Top award for Sir Paul Callaghan

Sir Paul Callaghan, who lost a long battle with cancer in March, has received top honours at the 2012 World Class New Zealand Awards. 

The world-renowned physicist was named "Supreme Winner" at the awards ceremony in Auckland last week, which celebrates "innovators and entrepreneurs who have made significant contributions to the country's growth and development".
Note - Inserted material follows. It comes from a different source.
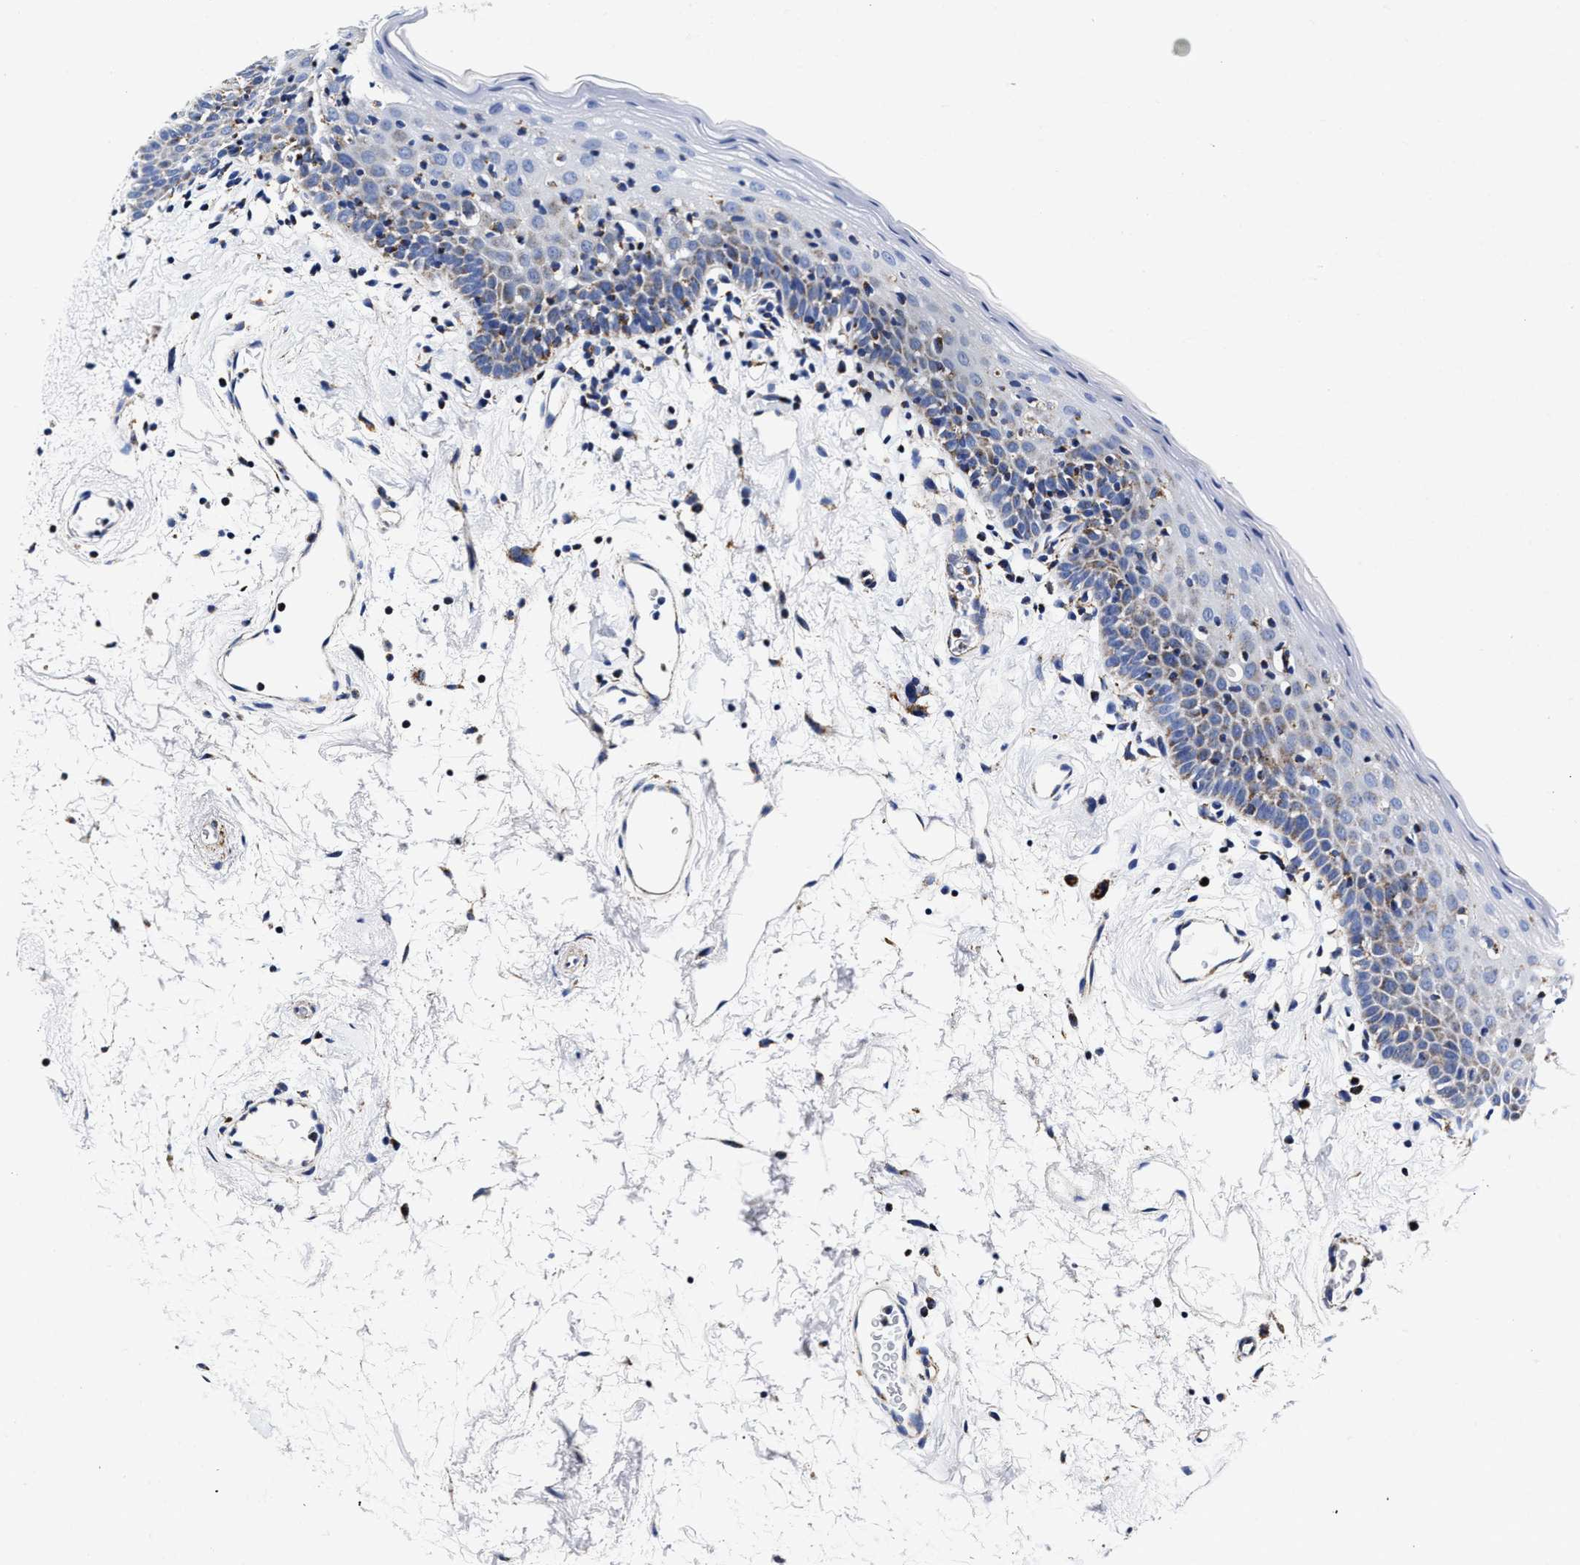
{"staining": {"intensity": "moderate", "quantity": "25%-75%", "location": "cytoplasmic/membranous"}, "tissue": "oral mucosa", "cell_type": "Squamous epithelial cells", "image_type": "normal", "snomed": [{"axis": "morphology", "description": "Normal tissue, NOS"}, {"axis": "topography", "description": "Oral tissue"}], "caption": "Brown immunohistochemical staining in normal human oral mucosa displays moderate cytoplasmic/membranous staining in about 25%-75% of squamous epithelial cells.", "gene": "HINT2", "patient": {"sex": "male", "age": 66}}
Sir Paul, who performed groundbreaking work in the field of nanotechnology and magnetic resonance, was a founding director of the MacDiarmid Institute and received a knighthood in 2009 for his services for science.

Sir Callaghan

Last year he won the Prime Minister's Science Prize and the Gunther Laukien Prize, and was named the 2011 New Zealander of the Year.

The awards praised Sir Paul's "exceptional leadership" as both a scientist and an administrator.

Sir Paul, a Victoria University BSc Honours and Oxford University PhD graduate, was a fellow of two royal societies and two institutes of physics. 

He received seven medals and published more than 240 scientific papers and a book. He was also co-founder of Magritek, a high-tech start-up company.

Others recognised included Dame Kiri Te Kanawa, Sir Graeme Douglas, Ian Taylor, Peter Watson, David Kirk, Jeremy Moon, Tony Falkenstein and Malcolm Grant.